*Passage provided*:
..............................

Social pressures, social approbation, ethics – such as "Keep up the neighborhood" or "Neighborhood Watch" – are
sometimes influential. Also, government rules and regulations are applied, as in compulsory vaccinations.
Costs and Effects of Actions
The distinctions among costs, losses, rights and externalities are not hair-splitting trivial distinctions. They are trivially
easy, but they are profoundly important in analyzing economic events, and more to the point, in making your own
decisions.
Definition of Cost: The cost of a chosen act is the best of the alternative actions foregone.
Interpretation of a "Choice": The chosen act is the one most preferred of all options.
Full Cost: Money plus other resource costs
Implicit Cost: Best alternative use value of already possessed resources.
External Cost: Reduction of options of uses of resources owned by other people and for which no
compensation is made to the other people
Sunk Cost: Past cost of a past action; not a cost of any current or future choice.
Comment:
Given that I have rights to myself and my labor. I cannot be forced to work except by offering me sufficient
compensation -- exceeding the worth of what I could have done instead. If I had been forced to work at less
compensation, I would be suffering an "externality" of the actions by another person. But when compensated, the
"externality" has been "''internalized" onto the person (say, an employer). We already have terms for that, such as
"purchase", "sale", and "wages.” On the other hand, we could use the expression "'uncompensated externality" to
mean "taking without compensation" or “theft.” Later we'll examine some important examples of existing externalities
– effects on other people or unowned resources for which no compensation is made.

..............................

*Chart understanding data*:
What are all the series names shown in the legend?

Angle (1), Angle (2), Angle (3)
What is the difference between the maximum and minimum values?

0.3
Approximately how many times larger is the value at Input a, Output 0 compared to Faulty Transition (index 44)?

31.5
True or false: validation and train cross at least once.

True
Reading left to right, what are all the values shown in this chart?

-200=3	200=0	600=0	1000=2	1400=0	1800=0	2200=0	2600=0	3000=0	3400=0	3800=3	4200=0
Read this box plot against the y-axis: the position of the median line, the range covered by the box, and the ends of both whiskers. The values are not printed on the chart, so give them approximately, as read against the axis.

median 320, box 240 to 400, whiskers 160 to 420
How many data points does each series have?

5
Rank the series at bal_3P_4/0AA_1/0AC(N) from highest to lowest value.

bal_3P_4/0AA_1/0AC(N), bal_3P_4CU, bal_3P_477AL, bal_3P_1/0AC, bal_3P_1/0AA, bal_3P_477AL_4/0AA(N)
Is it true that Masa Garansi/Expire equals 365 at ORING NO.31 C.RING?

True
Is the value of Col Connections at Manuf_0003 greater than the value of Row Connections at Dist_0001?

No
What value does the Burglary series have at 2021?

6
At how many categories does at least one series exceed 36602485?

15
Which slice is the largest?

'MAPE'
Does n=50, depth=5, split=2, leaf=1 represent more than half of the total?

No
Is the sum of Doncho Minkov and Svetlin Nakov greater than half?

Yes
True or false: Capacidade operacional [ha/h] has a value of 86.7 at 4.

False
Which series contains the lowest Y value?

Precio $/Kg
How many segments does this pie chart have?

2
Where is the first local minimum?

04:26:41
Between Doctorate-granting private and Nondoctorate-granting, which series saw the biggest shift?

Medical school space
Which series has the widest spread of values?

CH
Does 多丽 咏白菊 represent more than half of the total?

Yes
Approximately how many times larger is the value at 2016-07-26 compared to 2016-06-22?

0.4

..............................

*Task A*: According to the passage on costs, what is the cost of a chosen act?
*Task B*: From the passage on costs, quote the stretch from "Definition of Cost: The" through "or future choice.".

*Answer area A*: The cost of a chosen act is the best of the alternative actions foregone.

*Answer area B*:
Definition of Cost: The cost of a chosen act is the best of the alternative actions foregone.
Interpretation of a "Choice": The chosen act is the one most preferred of all options.
Full Cost: Money plus other resource costs
Implicit Cost: Best alternative use value of already possessed resources.
External Cost: Reduction of options of uses of resources owned by other people and for which no
compensation is made to the other people
Sunk Cost: Past cost of a past action; not a cost of any current or future choice.